INTERMEDIATE- RANGE NUCLEAR FORCES (INF) TREATY, 1987
United States has decided to pull out from the INF treaty with Russia and alleged that Moscow has violated the agreement.I
- The treaty was signed in Reykjavik, Iceland, in 1987 by President Ronald Reagan and Soviet leader Mikhail Gorbachev, and led to the destruction of more than 2600 missiles by 1991.
- It originally banned only the U.S. and the Soviet Union (later Russia) from deploying all ground-launched nuclear and conventional missiles with a range of 500 to 5500kms. After 1991, treaty also covered Russia, Belarus, Kazakhstan, and Ukraine under it.
- Through the treaty, the superpowers for the first time, agreed to reduce their nuclear arsenals, eliminate an entire category of nuclear weapons, and utilize extensive on-site inspections for verification.
- As a result of the INF Treaty, the United States and the Soviet Union destroyed a total of 2,692 short-, medium-, and intermediate-range missiles by the treaty’s implementation deadline of June 1, 1991.
Why to pull out from treaty?
Since the inception of 21st century, both Russia and the US have alleged each other for violating the treaty.s
- According to US, Cold War-era treaty did not address new missile threats from countries such as China, Iran and North Korea, and is therefore redundant.
- A withdrawal will allow the U.S. to have new weapon options, which are not bound by the INF treaty, in the Pacific region where growing influence of China in the past decade ischallenging the dominance of US in the region. In the recent past, China’s growing military might has become the strategic centrepoint of US nuclear strategy.
- According to US, the existence of the INF Treaty creates hindrance in establishing a line of total U.S. domination and supremacy in the military sphere all over the world.
Implications of US pulls out
- US may deploy intermediate-range nuclear missiles in Europe to counter Russia and in the retaliation Russia may deploy in its exclave of Kaliningrad. This could once again turn Europe into one of the potential nuclear battlefields.

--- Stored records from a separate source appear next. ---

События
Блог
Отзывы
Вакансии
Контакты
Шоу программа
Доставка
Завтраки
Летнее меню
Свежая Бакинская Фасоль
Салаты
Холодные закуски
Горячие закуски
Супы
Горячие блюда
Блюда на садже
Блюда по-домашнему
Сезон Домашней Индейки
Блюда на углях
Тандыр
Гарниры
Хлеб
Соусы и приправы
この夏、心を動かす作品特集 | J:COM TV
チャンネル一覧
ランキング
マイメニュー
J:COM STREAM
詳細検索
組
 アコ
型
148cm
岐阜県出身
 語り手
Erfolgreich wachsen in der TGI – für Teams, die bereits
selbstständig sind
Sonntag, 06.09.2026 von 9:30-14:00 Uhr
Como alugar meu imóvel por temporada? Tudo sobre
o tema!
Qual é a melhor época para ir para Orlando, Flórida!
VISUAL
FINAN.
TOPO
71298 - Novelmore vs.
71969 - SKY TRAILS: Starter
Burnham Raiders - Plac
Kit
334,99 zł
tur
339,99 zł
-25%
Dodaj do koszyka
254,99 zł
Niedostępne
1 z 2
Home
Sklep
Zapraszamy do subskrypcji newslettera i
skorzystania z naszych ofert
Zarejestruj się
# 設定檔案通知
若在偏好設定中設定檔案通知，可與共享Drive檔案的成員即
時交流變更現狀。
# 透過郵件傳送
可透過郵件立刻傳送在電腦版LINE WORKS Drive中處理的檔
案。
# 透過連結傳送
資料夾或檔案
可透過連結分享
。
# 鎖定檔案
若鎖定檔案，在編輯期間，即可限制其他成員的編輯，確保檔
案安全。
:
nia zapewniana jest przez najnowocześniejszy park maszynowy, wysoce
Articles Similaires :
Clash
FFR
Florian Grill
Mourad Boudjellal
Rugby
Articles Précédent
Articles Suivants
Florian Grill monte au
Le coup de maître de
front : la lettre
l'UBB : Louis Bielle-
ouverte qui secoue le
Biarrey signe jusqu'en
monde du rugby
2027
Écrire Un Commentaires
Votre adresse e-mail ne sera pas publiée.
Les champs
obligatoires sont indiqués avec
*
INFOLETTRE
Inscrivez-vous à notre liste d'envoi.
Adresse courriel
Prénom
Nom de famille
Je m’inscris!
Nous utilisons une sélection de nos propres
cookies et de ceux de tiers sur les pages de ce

- It is also likely to negatively impact the increasingly embattled U.S.-Russia arms control enterprise. The U.S.-Russia New START treaty, governing strategic offensive nuclear weapons, was concluded on the assumption that Washington and Moscow would refrain from deploying systems of intermediate range. Any change to the nuclear balance would destabilize the strategic calculations that underpin New START, potentially placing that treaty in jeopardy.
- US may deploy ground-based missile system in Asia and the Indo-Pacific region. This could embolden China to speed up its missile installation in the strategic areas of the region including South China Sea.
- It could lead to form a bad precedent for the nuclear power countries like North Korea, Pakistan, Iran and Israel. These countries may accelerate the process of acquiring more nuclear weapons by resorting to an excuse that responsible nuclear powers like US and Russia do not even adhere to their own treaties of non-proliferating of nuclear weapons.
- The abrogation of treaty will further accelerate the nuclear armed race. INF abrogation will raise questions regarding the United States’ commitment to arms control in general, lending further weight to the sense that the 21st century will be an era of arms racing rather than negotiation.